Levandoski includes students in work

Published:
April 29, 2010

Peggy Elliott

Author: 
 Peggy Elliott

Grinnell College Associate Professor Mark Levandoski plans to add to basic scientific knowledge with the three-year $373,000 grant his research was awarded last week by the National Institute of Neurological Disorders and Stroke. His past research, furthered by work under the new grant, Levandoski says, may possibly point to new approaches for addressing some of humankind's most intractable diseases, including Alzheimer's, epilepsy, Parkinson's and schizophrenia.

Levandoski integrates students into his research, noting that recently-published research on which the new grant builds listed four student co-authors beside his name. Grinnell College ranks eighth among all U.S. colleges in the number of graduates per capita who later earn doctoral degrees in the sciences. One reason for that may be the access Grinnell undergraduates have to high-level lab equipment and to professors engaged in research like Levandoski. All four of the students who worked on the previous grant are now in doctoral programs.

When Levandoski arrived at Grinnell in 1999, he already had several years of work behind him on the receptors in the human brain activated by nicotine, among other substances. "My students and I study the family of proteins in the nervous system that respond to nicotine. These proteins act as molecular portals - opening, closing, and reacting to 'keys' as a means of communication between cells," Levandoski says.

Several substances that unlock the receptors are already known to scientists, Levandoski continues. He and his students "stumbled" across a new key during that previous research. Levandoski likens the known substances including nicotine to metal keys and the effect of the new substances to finding an electronic key card and card reader no one knew was there.

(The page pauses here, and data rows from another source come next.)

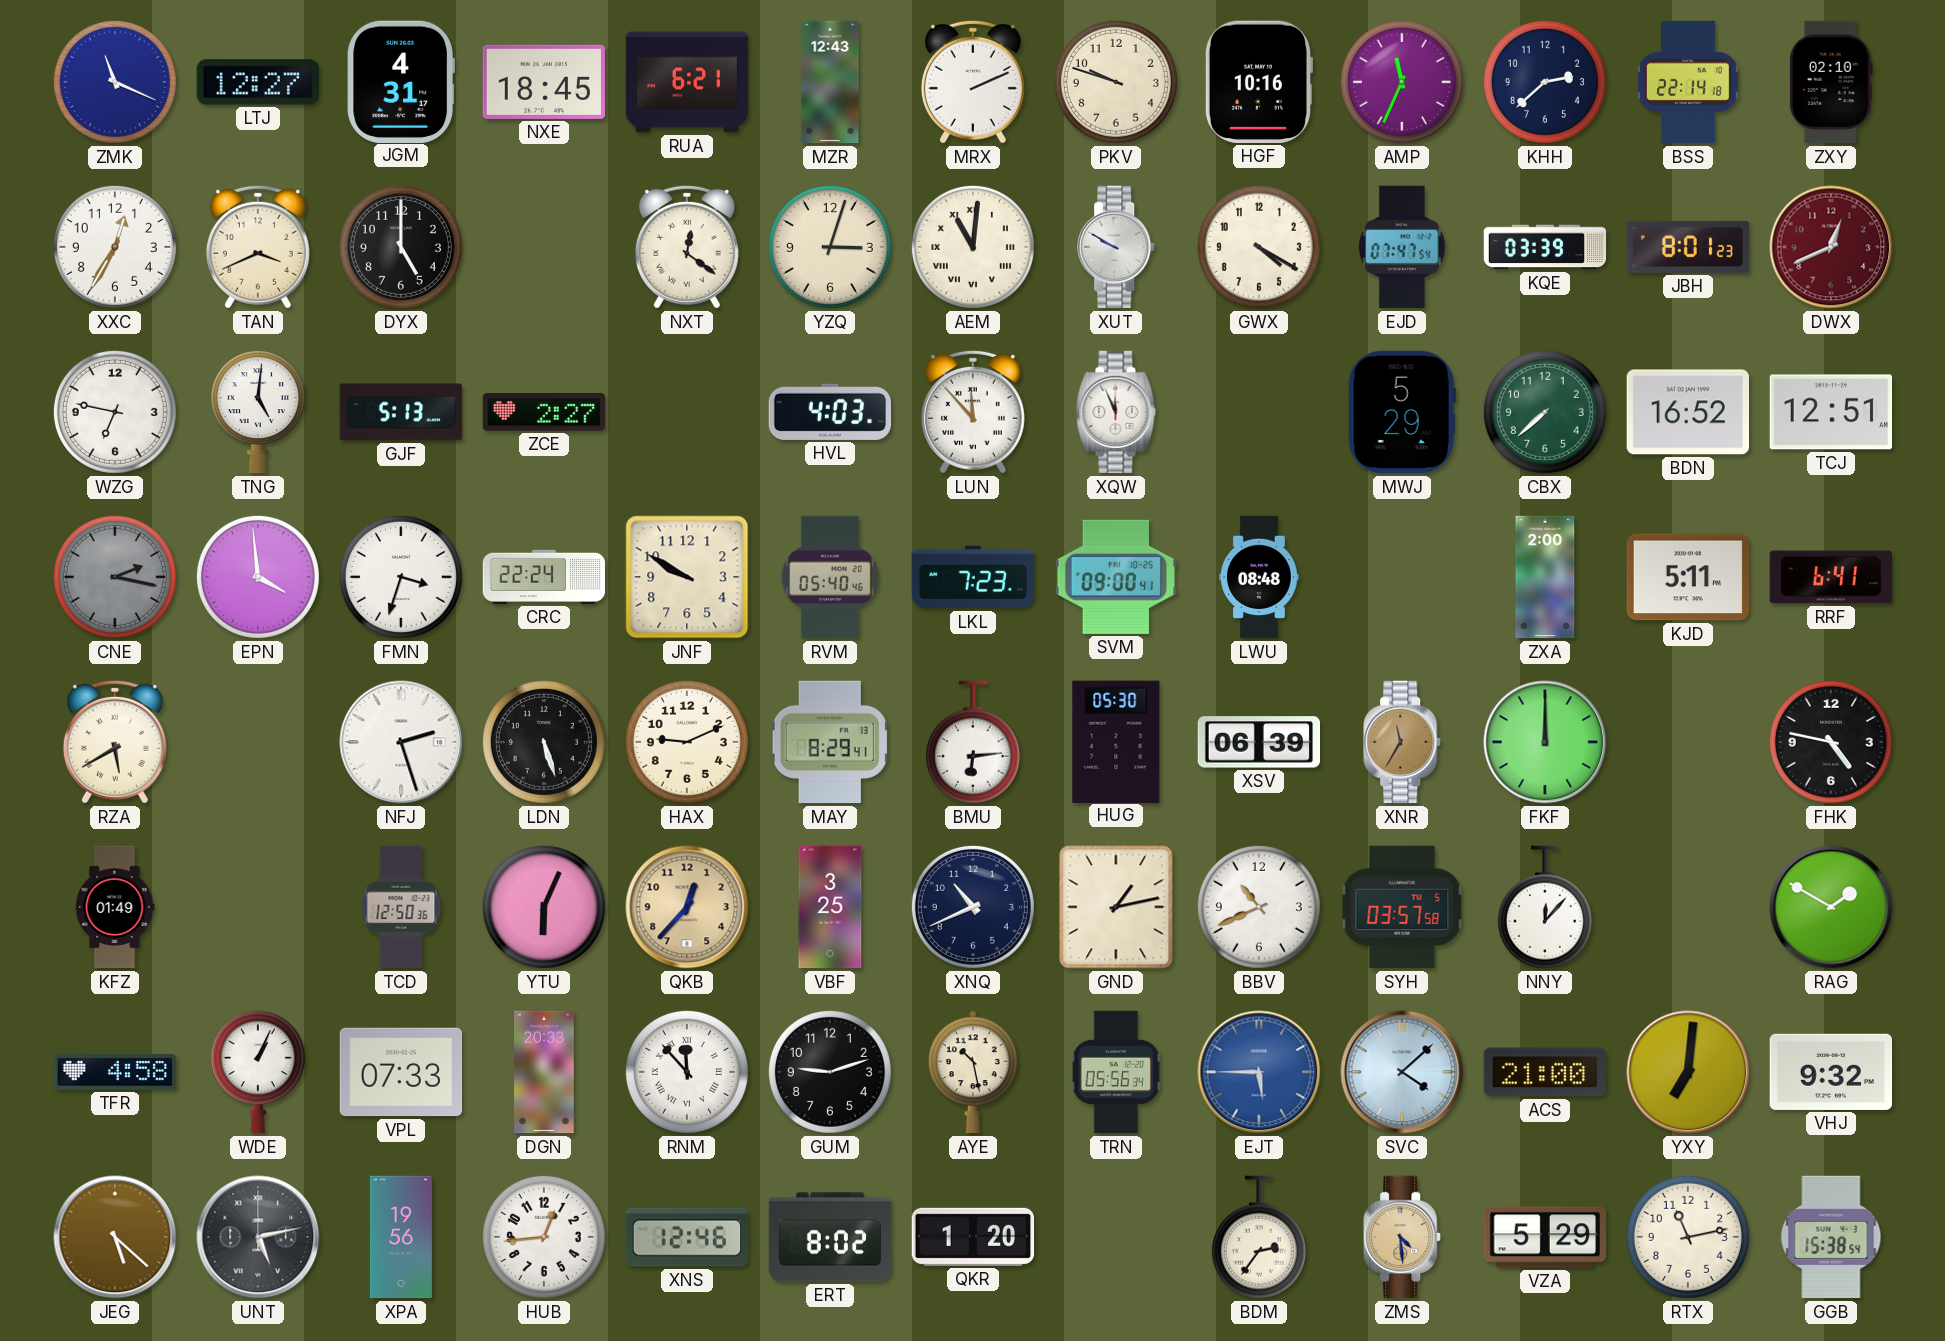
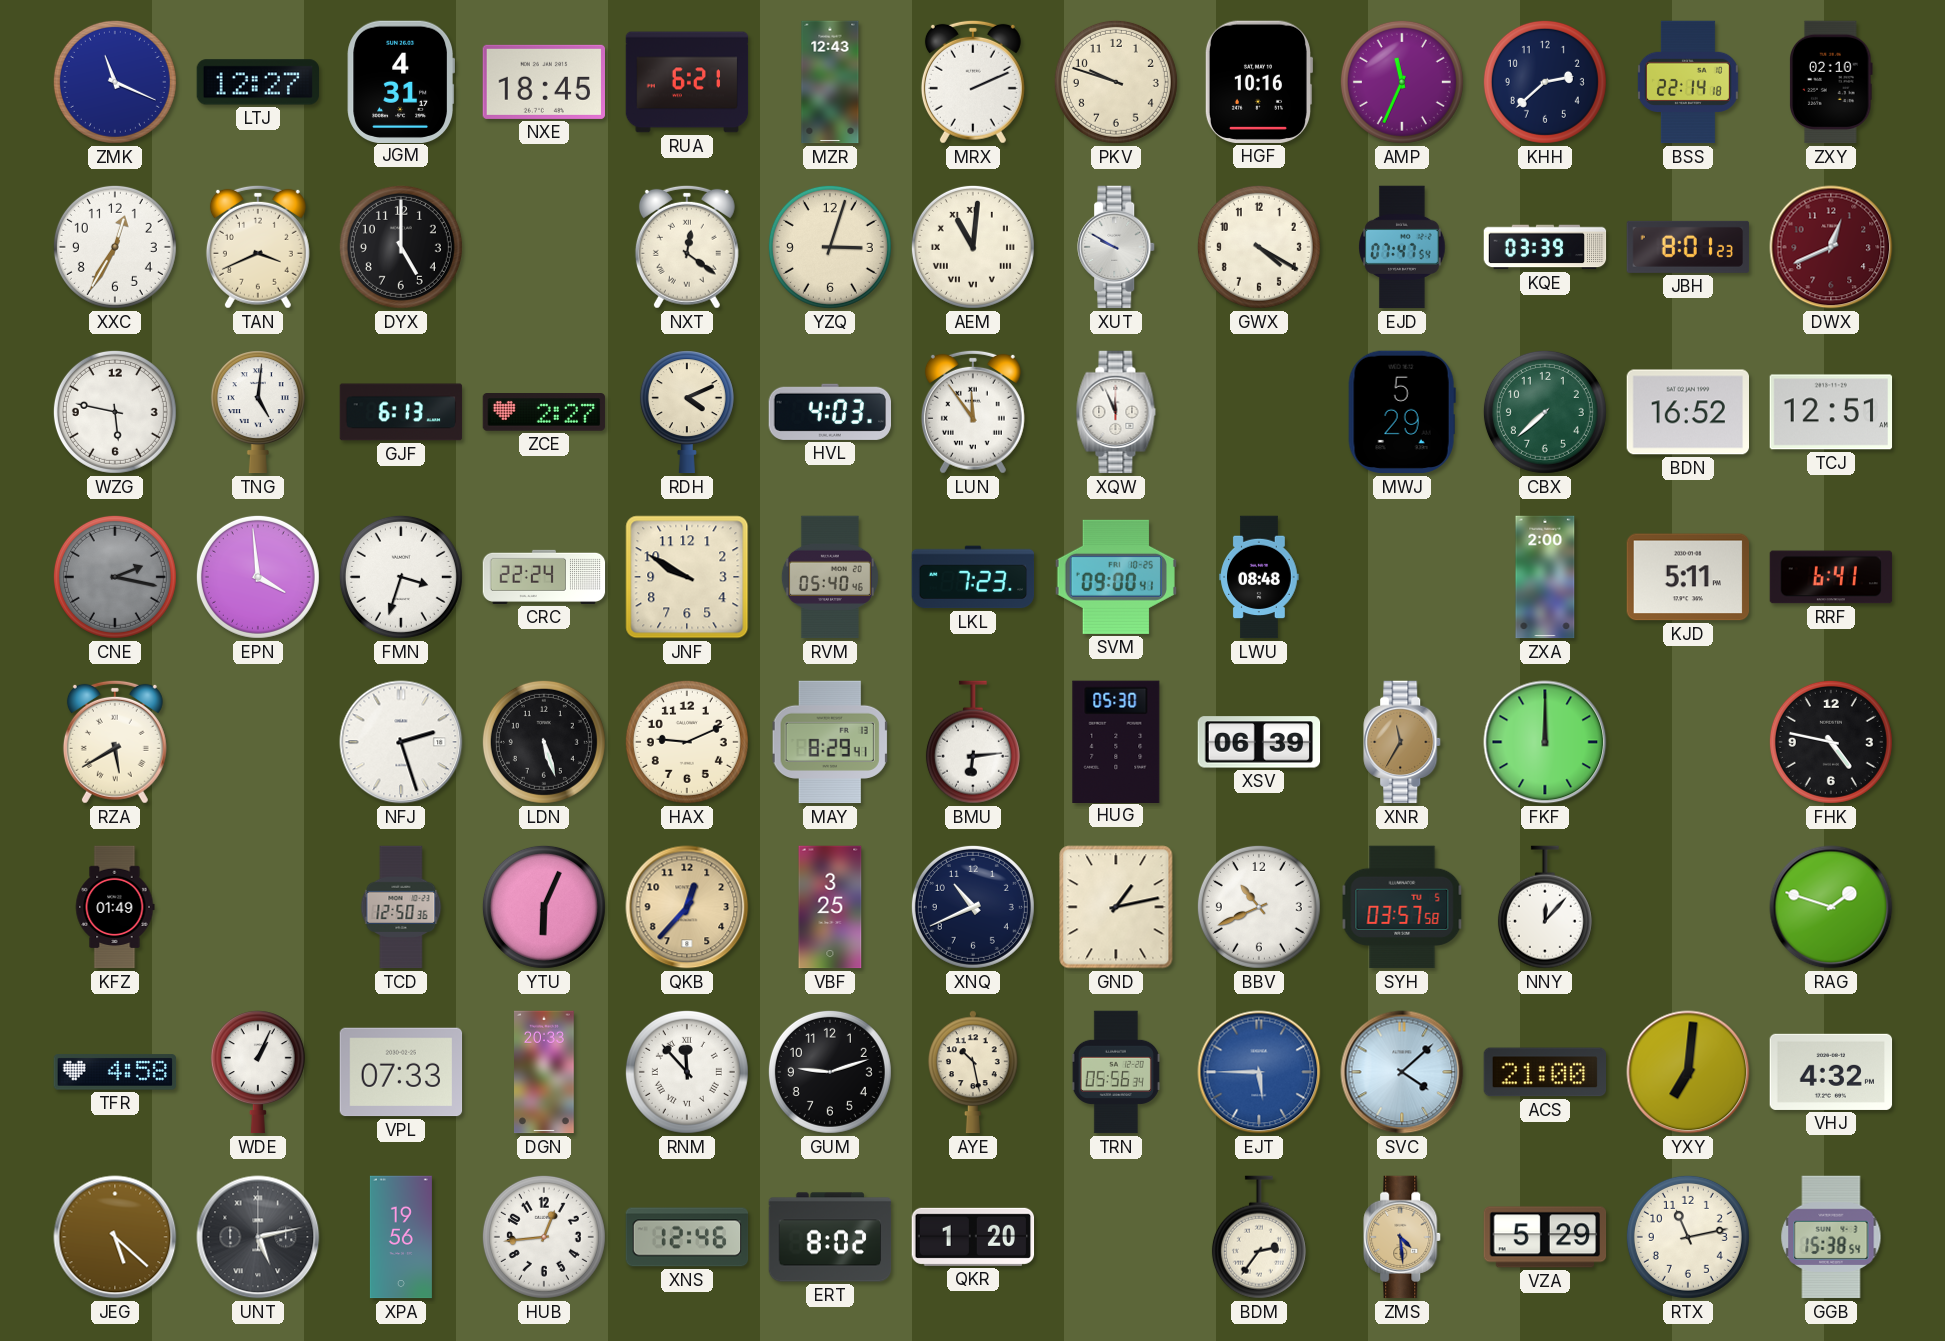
WZG: 6:47 -> 5:47
GJF: 5:13 -> 6:13
RDH: none -> 4:11
LUN: 11:53 -> 11:54
RAG: 1:50 -> 1:48
VHJ: 9:32 -> 4:32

Levandoski is clear that his work is fundamental research which may have practical applications to be found by others. He points out that several diseases have strong but indirect connections to faulty or low-functioning receptors. With better research on the new "key," he adds, other researchers or drug company laboratories may find the direct connections which could enable new approaches to treatment for diseases.

For Levandoski, the grant allows pursuit of two goals: basic knowledge of a part of the human brain that fascinates him and inclusion of students in his work.

"My goal is always that students grow in independence as the project progresses," he explains. "In the ideal case, by the end of a summer or after a couple years working before they graduate, they have contributed their own intellectual 'property' to the project - not to mention their blood, sweat and tears. I have certainly seen some great eureka moments and contributions from several of the students with whom I've worked, and honestly, that's one of the main reasons I do what I do where I do it."

Levandoski and his students will study what he calls a "system," made up of the nicotine receptor, the cell housing it, and the molecules that trigger the receptor. They will start with lab-synthesized RNA, the part of a cell that carries the recipe for making new cells, and grow receptor cells in a particular kind of frog eggs known to host proteins well.

"When they're being gates, when they open, ions move across the membrane of the cell. That constitutes an electrical signal, and we can measure that," he explains.

"They [the receptors] have a native function doing something in our brains that we don't really know that much about, but we know that they also respond to nicotine," Levandoski notes. "There's the possibility that these receptors being on or off contributes to disease states. We want to know how does that extent of communication vary with a different kind of molecule. By serendipity we stumbled on this set of molecules. What we want to know is how they work. They have a big effect. What we're after is how are they exerting this effect?"

The grant, part of federal stimulus funding, will provide summer research stipends for Levandoski and his students as they continue their studies in biochemistry and electrophysiology labs in Grinnell's Robert N. Noyce '49 Science Center. The grant also funds the addition of a lab technician for ongoing research support.

The National Institute of Neurological Disorders and Stroke specifies that the content of any grant is solely the responsibility of its authors and does not necessarily represent the official views of the National Institute of Neurological Disorders and Stroke or its parent organization, the National Institutes of Health.